▶ _INPUT DATA_
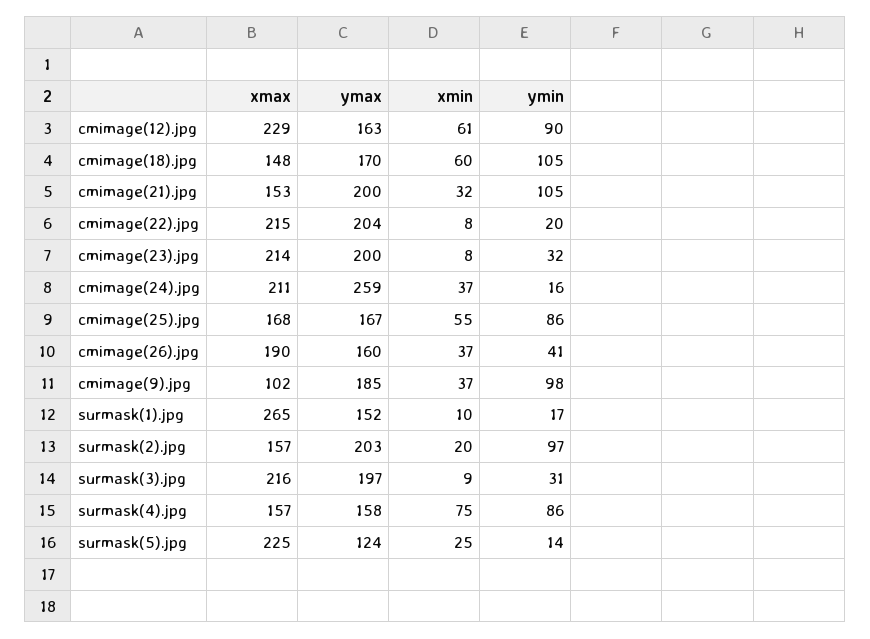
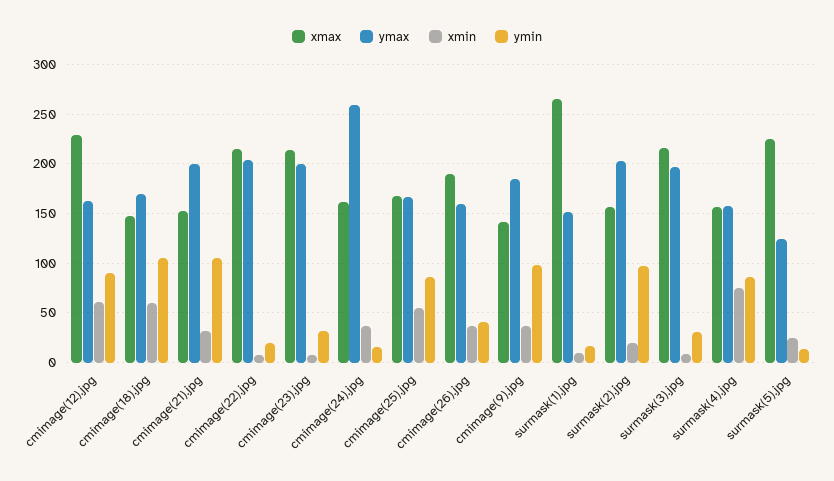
  {
    "xmax": {
      "cmimage(12).jpg": 229,
      "cmimage(18).jpg": 148,
      "cmimage(21).jpg": 153,
      "cmimage(22).jpg": 215,
      "cmimage(23).jpg": 214,
-     "cmimage(24).jpg": 211,
+     "cmimage(24).jpg": 160,
      "cmimage(25).jpg": 168,
      "cmimage(26).jpg": 190,
-     "cmimage(9).jpg": 102,
+     "cmimage(9).jpg": 140,
      "surmask(1).jpg": 265,
      "surmask(2).jpg": 157,
      "surmask(3).jpg": 216,
      "surmask(4).jpg": 157,
      "surmask(5).jpg": 225
    },
    "ymax": {
      "cmimage(12).jpg": 163,
      "cmimage(18).jpg": 170,
      "cmimage(21).jpg": 200,
      "cmimage(22).jpg": 204,
      "cmimage(23).jpg": 200,
      "cmimage(24).jpg": 259,
      "cmimage(25).jpg": 167,
      "cmimage(26).jpg": 160,
      "cmimage(9).jpg": 185,
      "surmask(1).jpg": 152,
      "surmask(2).jpg": 203,
      "surmask(3).jpg": 197,
      "surmask(4).jpg": 158,
      "surmask(5).jpg": 124
    },
    "xmin": {
      "cmimage(12).jpg": 61,
      "cmimage(18).jpg": 60,
      "cmimage(21).jpg": 32,
      "cmimage(22).jpg": 8,
      "cmimage(23).jpg": 8,
      "cmimage(24).jpg": 37,
      "cmimage(25).jpg": 55,
      "cmimage(26).jpg": 37,
      "cmimage(9).jpg": 37,
      "surmask(1).jpg": 10,
      "surmask(2).jpg": 20,
      "surmask(3).jpg": 9,
      "surmask(4).jpg": 75,
      "surmask(5).jpg": 25
    },
    "ymin": {
      "cmimage(12).jpg": 90,
      "cmimage(18).jpg": 105,
      "cmimage(21).jpg": 105,
      "cmimage(22).jpg": 20,
      "cmimage(23).jpg": 32,
      "cmimage(24).jpg": 16,
      "cmimage(25).jpg": 86,
      "cmimage(26).jpg": 41,
      "cmimage(9).jpg": 98,
      "surmask(1).jpg": 17,
      "surmask(2).jpg": 97,
      "surmask(3).jpg": 31,
      "surmask(4).jpg": 86,
      "surmask(5).jpg": 14
    }
  }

▶ _WHAT IS EXPECTED_
Set the entries down exactly, but not the pictures.

▶ _EXPECTED ANSWER_
  {
    "xmax": {
      "cmimage(12).jpg": 229,
      "cmimage(18).jpg": 148,
      "cmimage(21).jpg": 153,
      "cmimage(22).jpg": 215,
      "cmimage(23).jpg": 214,
-     "cmimage(24).jpg": 211,
+     "cmimage(24).jpg": 160,
      "cmimage(25).jpg": 168,
      "cmimage(26).jpg": 190,
-     "cmimage(9).jpg": 102,
+     "cmimage(9).jpg": 140,
      "surmask(1).jpg": 265,
      "surmask(2).jpg": 157,
      "surmask(3).jpg": 216,
      "surmask(4).jpg": 157,
      "surmask(5).jpg": 225
    },
    "ymax": {
      "cmimage(12).jpg": 163,
      "cmimage(18).jpg": 170,
      "cmimage(21).jpg": 200,
      "cmimage(22).jpg": 204,
      "cmimage(23).jpg": 200,
      "cmimage(24).jpg": 259,
      "cmimage(25).jpg": 167,
      "cmimage(26).jpg": 160,
      "cmimage(9).jpg": 185,
      "surmask(1).jpg": 152,
      "surmask(2).jpg": 203,
      "surmask(3).jpg": 197,
      "surmask(4).jpg": 158,
      "surmask(5).jpg": 124
    },
    "xmin": {
      "cmimage(12).jpg": 61,
      "cmimage(18).jpg": 60,
      "cmimage(21).jpg": 32,
      "cmimage(22).jpg": 8,
      "cmimage(23).jpg": 8,
      "cmimage(24).jpg": 37,
      "cmimage(25).jpg": 55,
      "cmimage(26).jpg": 37,
      "cmimage(9).jpg": 37,
      "surmask(1).jpg": 10,
      "surmask(2).jpg": 20,
      "surmask(3).jpg": 9,
      "surmask(4).jpg": 75,
      "surmask(5).jpg": 25
    },
    "ymin": {
      "cmimage(12).jpg": 90,
      "cmimage(18).jpg": 105,
      "cmimage(21).jpg": 105,
      "cmimage(22).jpg": 20,
      "cmimage(23).jpg": 32,
      "cmimage(24).jpg": 16,
      "cmimage(25).jpg": 86,
      "cmimage(26).jpg": 41,
      "cmimage(9).jpg": 98,
      "surmask(1).jpg": 17,
      "surmask(2).jpg": 97,
      "surmask(3).jpg": 31,
      "surmask(4).jpg": 86,
      "surmask(5).jpg": 14
    }
  }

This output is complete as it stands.